• Description of the task
Retype the part of the records that opens with the line containing "At which category" and closes with the line containing "What percentage do", keeping both of those lines and leaving the pictures out of your answer.

• Material provided
------------------------------------
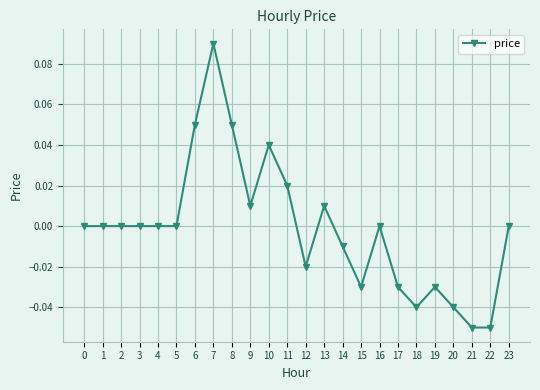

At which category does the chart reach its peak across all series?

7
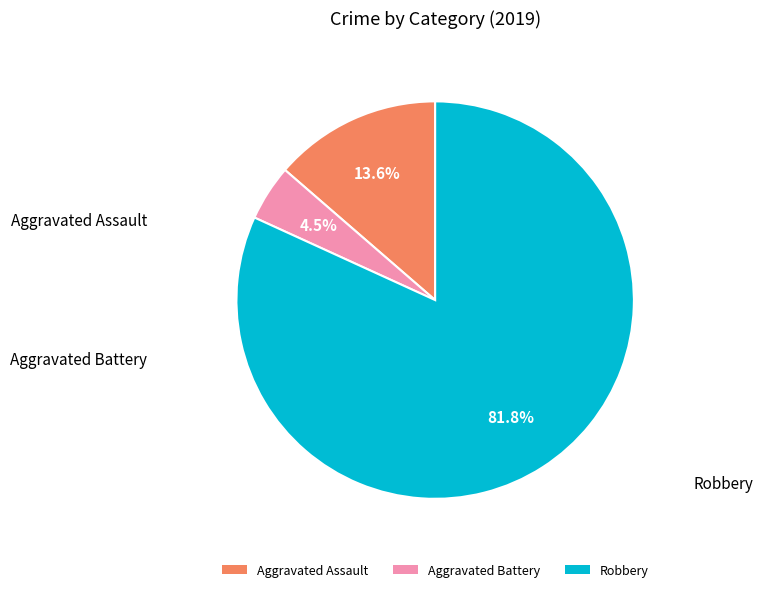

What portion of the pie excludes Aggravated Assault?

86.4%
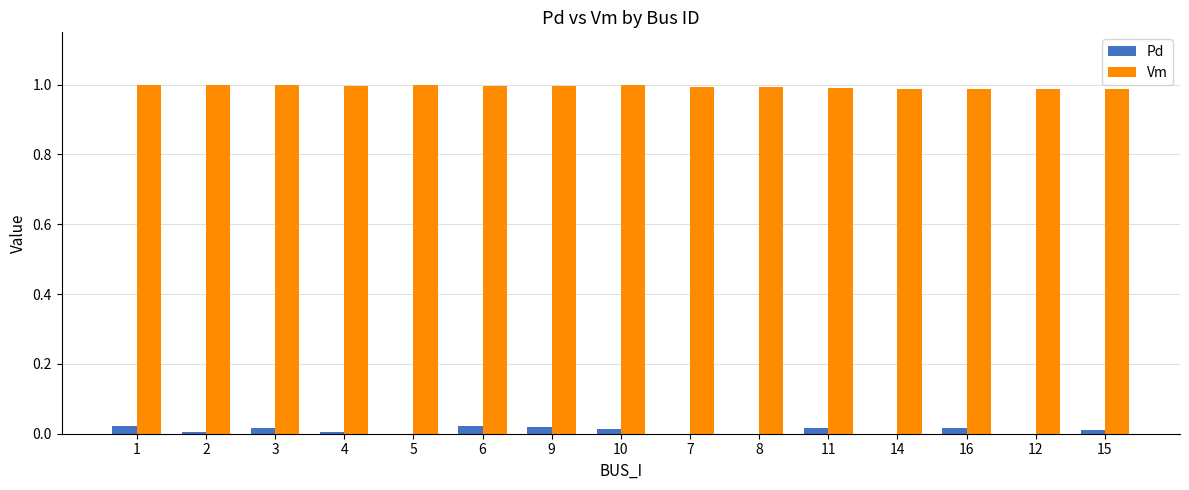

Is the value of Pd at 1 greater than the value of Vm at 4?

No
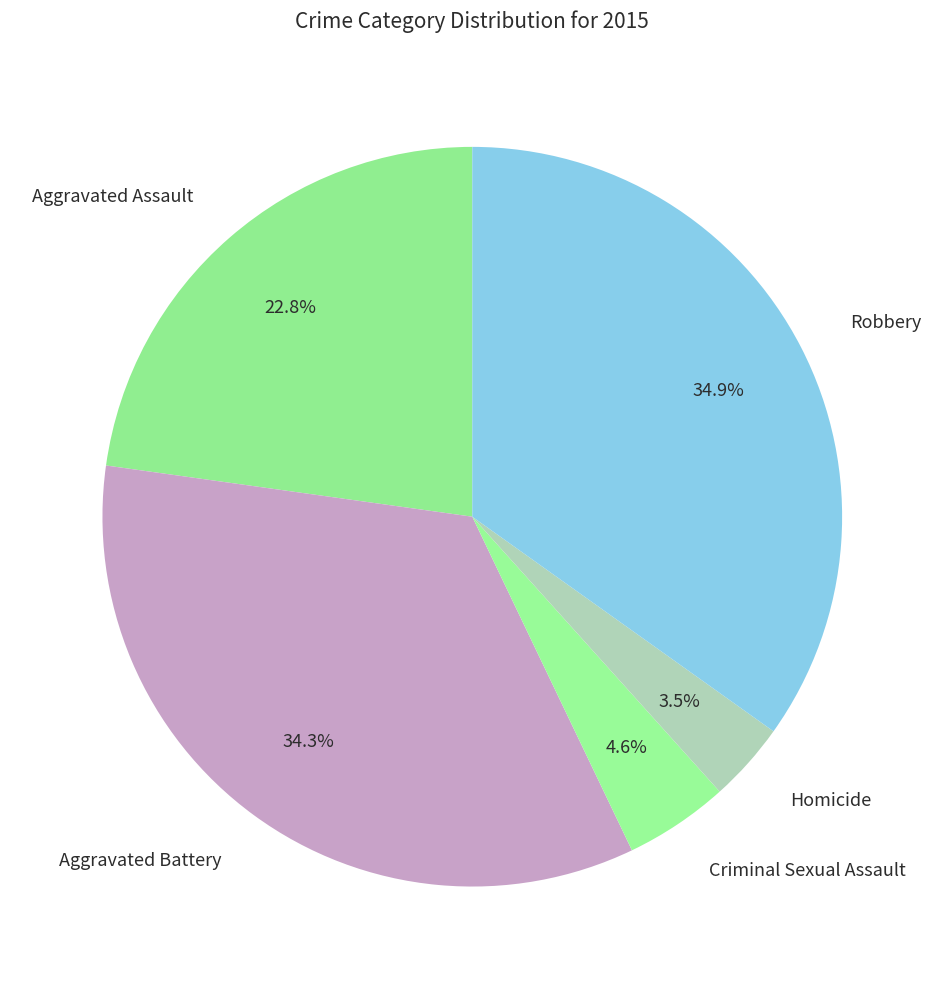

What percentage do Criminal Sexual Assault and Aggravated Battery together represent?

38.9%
------------------------------------
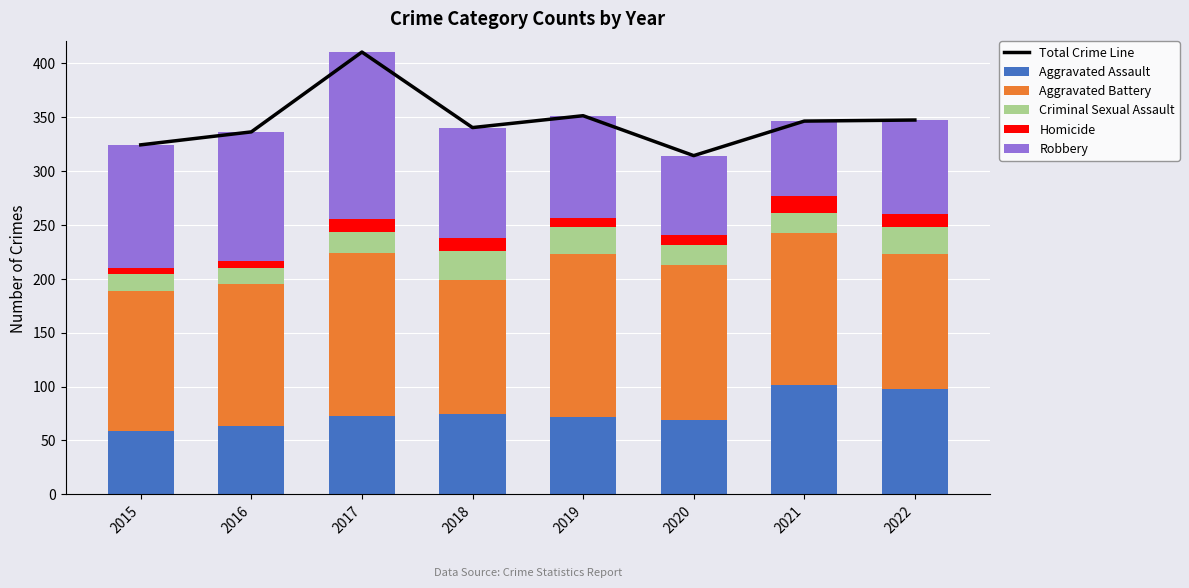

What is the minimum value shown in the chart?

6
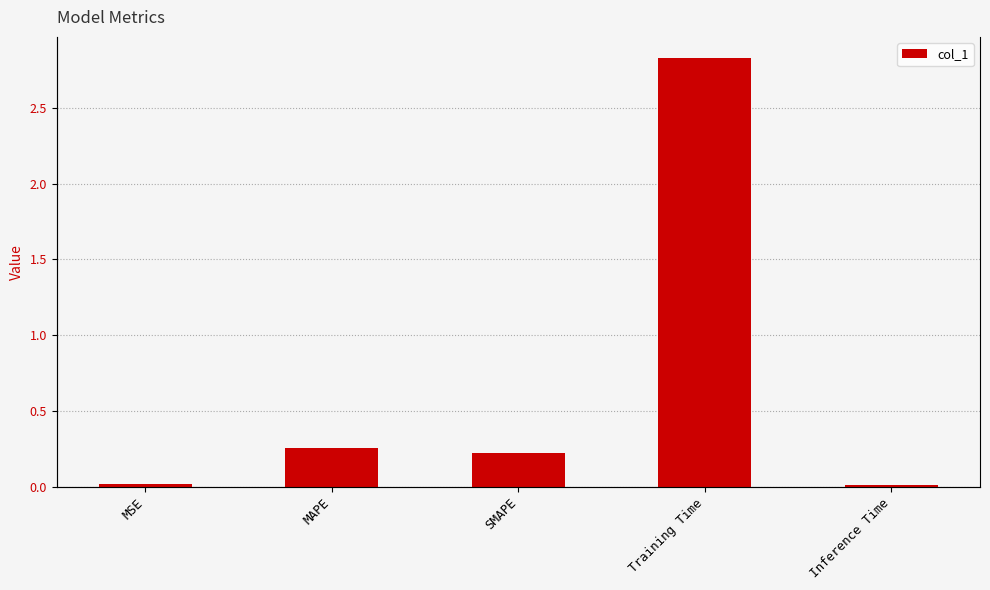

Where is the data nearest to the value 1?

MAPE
------------------------------------
• Finished task
At which category does the chart reach its peak across all series?

7

What portion of the pie excludes Aggravated Assault?

86.4%

Is the value of Pd at 1 greater than the value of Vm at 4?

No

What percentage do Criminal Sexual Assault and Aggravated Battery together represent?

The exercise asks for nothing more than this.